* Begin Text extract *

- Origin: England
- Genres: Children's music
- Years active: 2010 - Present
- Label: Luck Pepper
- Members: Stan Cullimore Keith Littler Helena Dowling
- Past members: Joanna Ruiz Mike Cross
- Website: http://www.thebopps.co.uk

= The Bopps =

UK musical group

The Bopps are a children's musical group formed in the south west of England in 2010. Their members are Stan Cullimore, Keith Littler, Mike Cross and Joanna Ruiz.

==Formation==
Stan Cullimore was previously a member of the pop band The Housemartins who were popular during the 1980s. Other members of The Housemartins include Norman Cook otherwise known as Fatboy Slim and Paul Heaton who went on to form The Beautiful South. Since then Stan Cullimore has been involved in the production of children's television and music for such clients as Nickelodeon, CBeebies and CITV.

* End Text extract *
* Begin Dataset records *

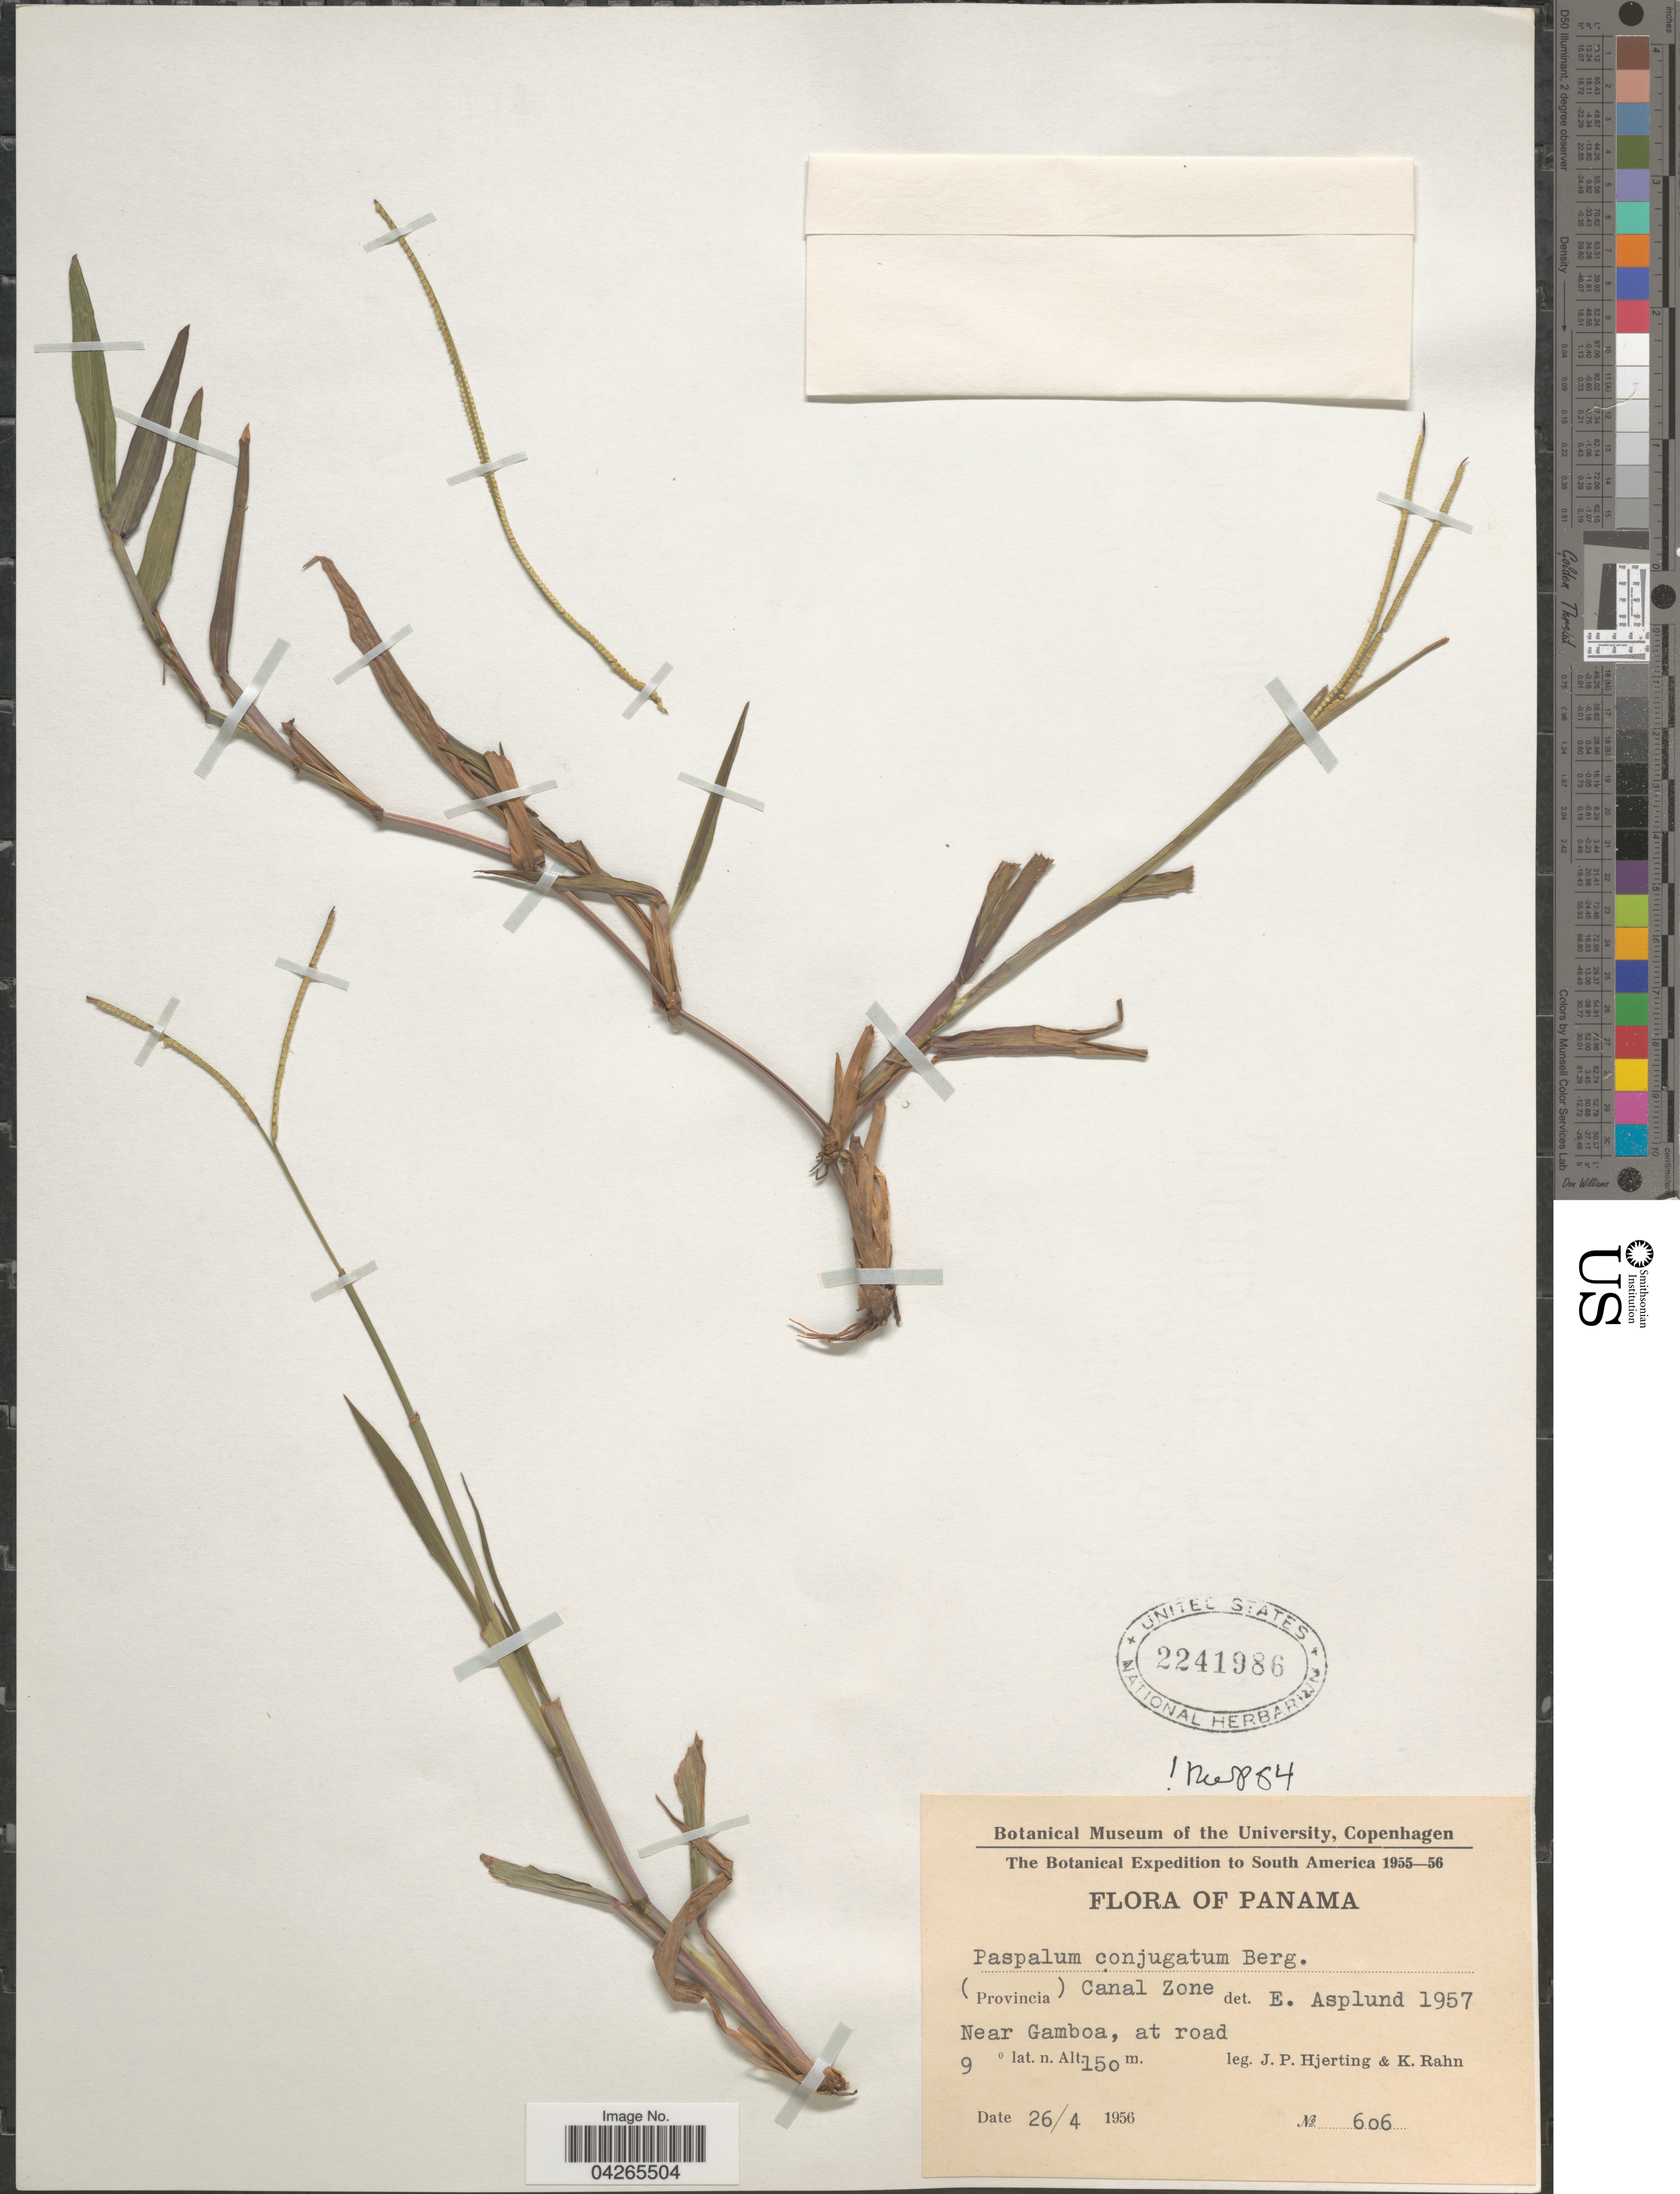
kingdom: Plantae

* End Dataset records *
* Begin Dataset records *

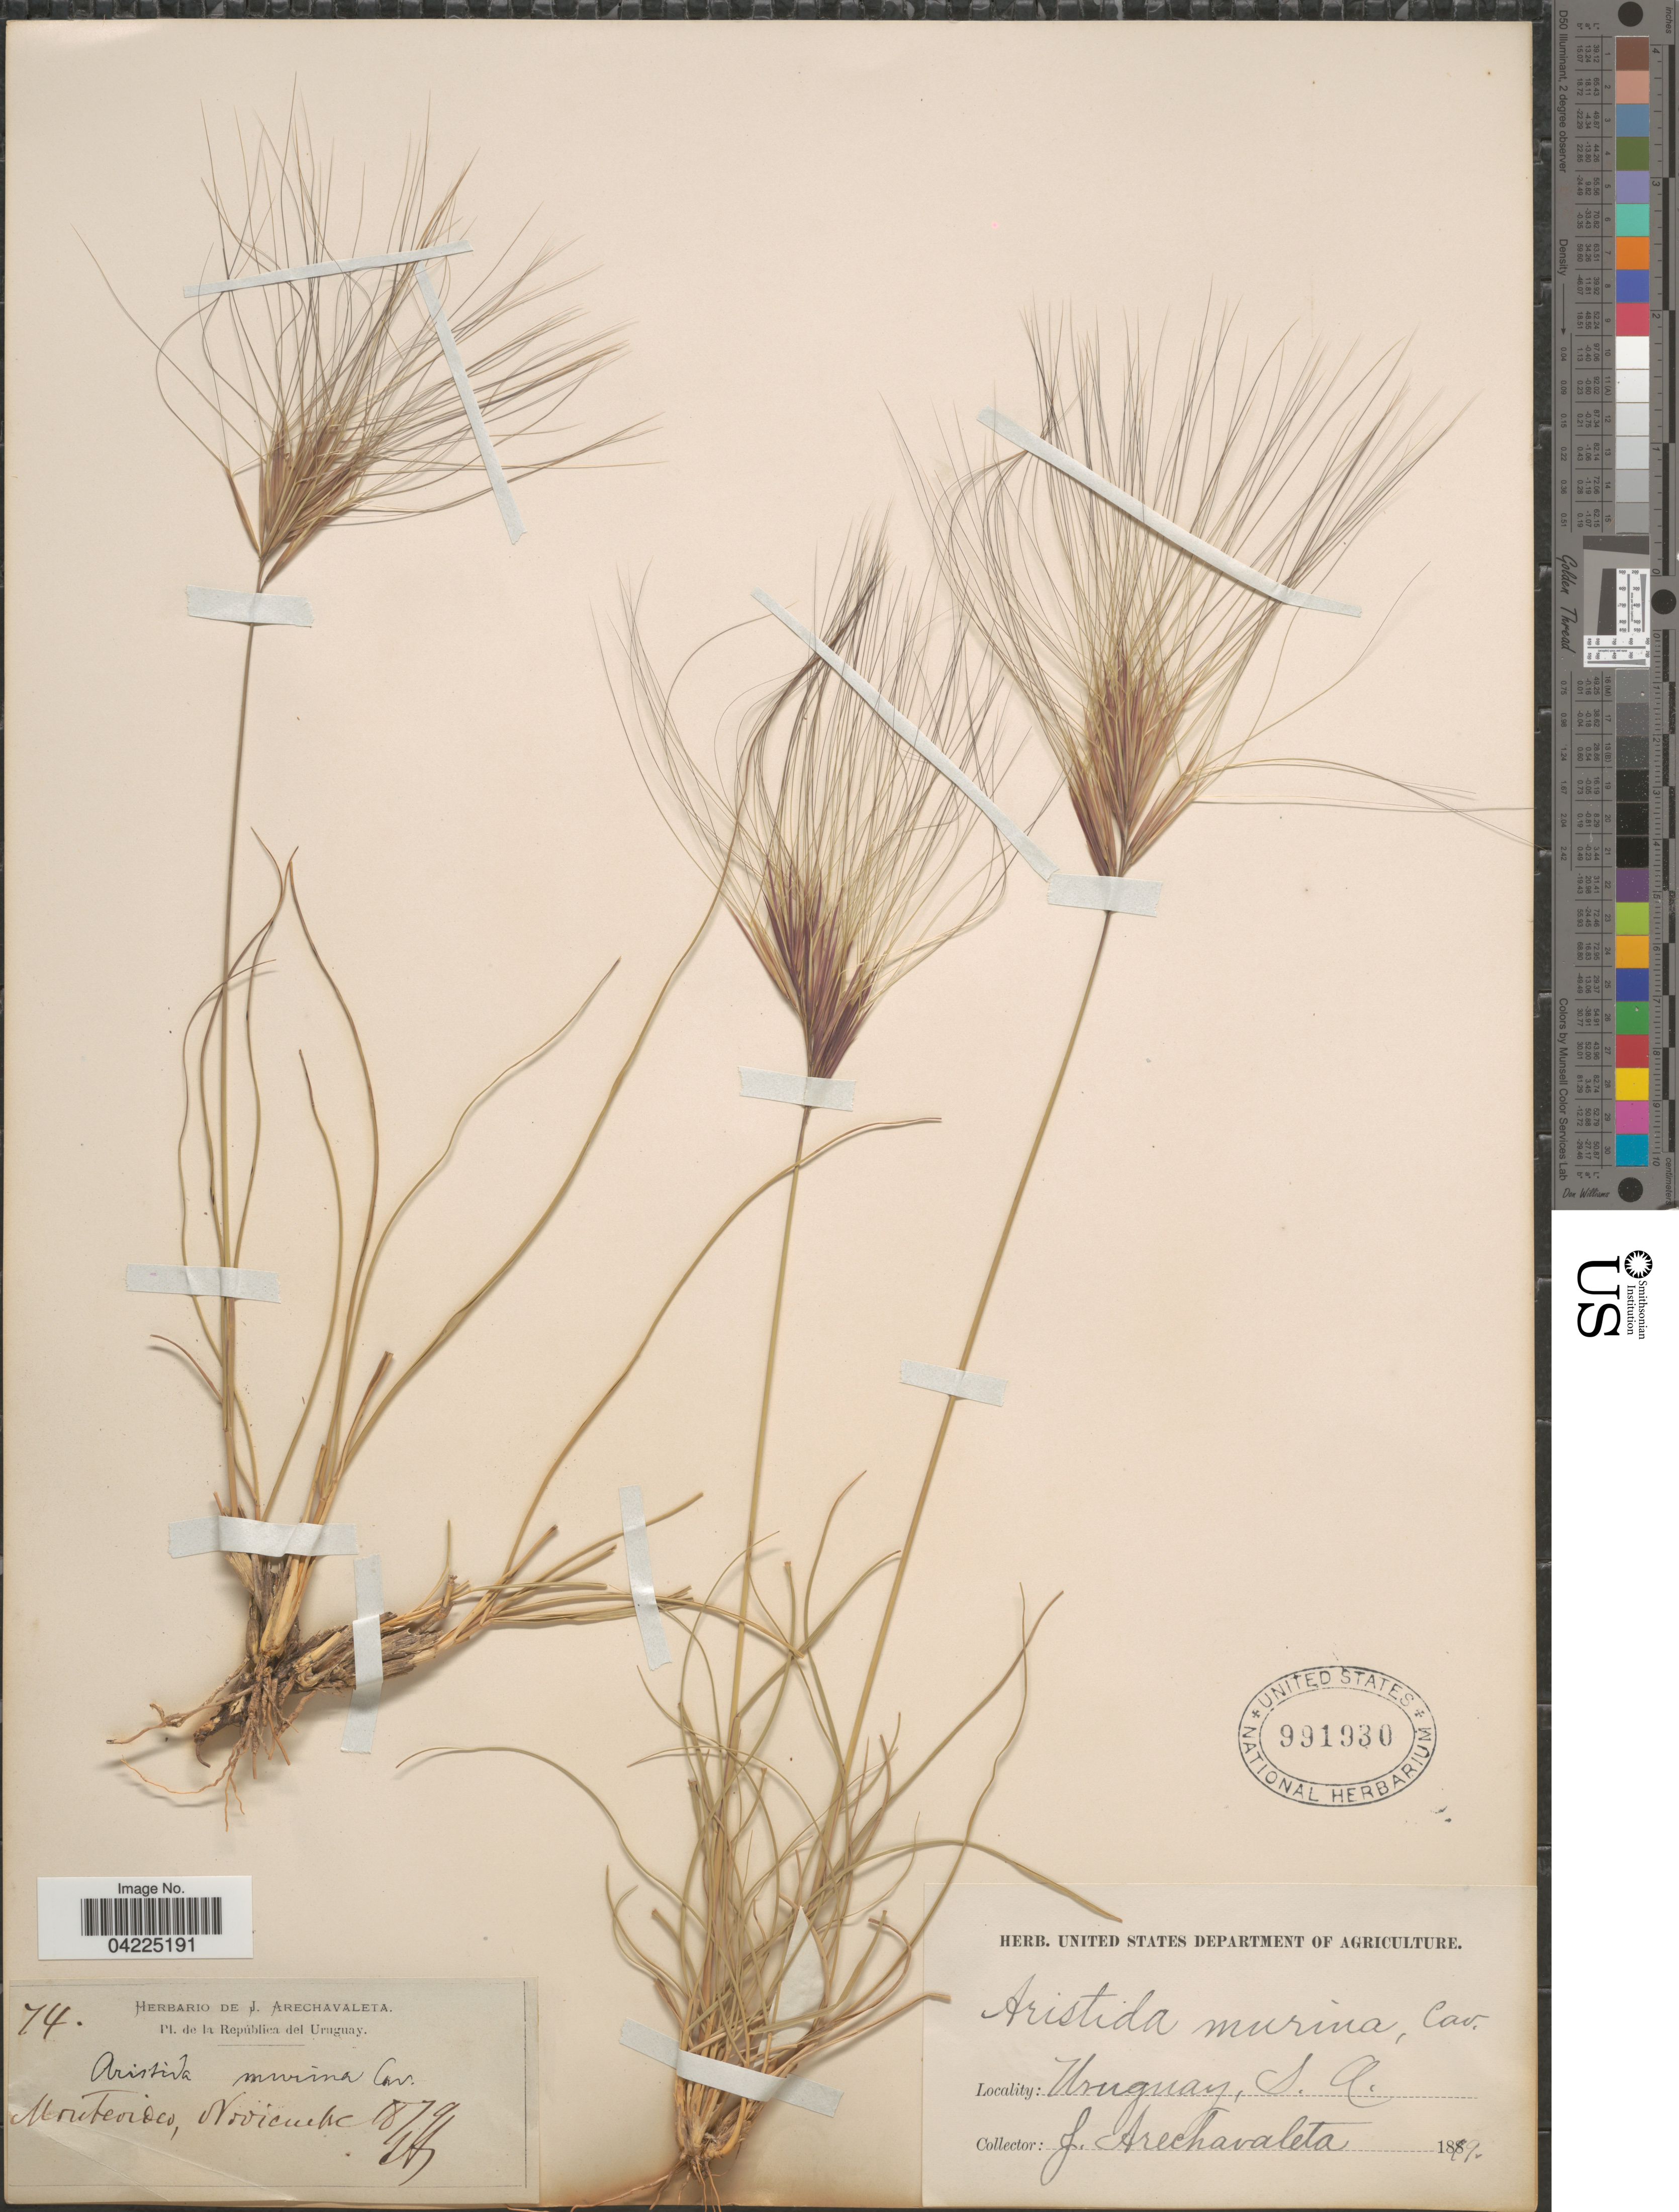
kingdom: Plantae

* End Dataset records *

## [Problems and tasks]
A – Answer these questions about the text on The Bopps:
(i) What label is the group on?
(ii) In what year and in what part of England was the group formed?
(iii) Which 1980s pop band was Stan Cullimore in before?
B – In the text on The Bopps, repeat word for word the part from "- Origin: England" up to and including "and Joanna Ruiz.".
The records have nothing to do with what comes next.

## [Answers for the exercise]
A –
(i) Luck Pepper
(ii) 2010, in the south west of England
(iii) The Housemartins

B –
- Origin: England
- Genres: Children's music
- Years active: 2010 - Present
- Label: Luck Pepper
- Members: Stan Cullimore Keith Littler Helena Dowling
- Past members: Joanna Ruiz Mike Cross
- Website: http://www.thebopps.co.uk

= The Bopps =

UK musical group

The Bopps are a children's musical group formed in the south west of England in 2010. Their members are Stan Cullimore, Keith Littler, Mike Cross and Joanna Ruiz.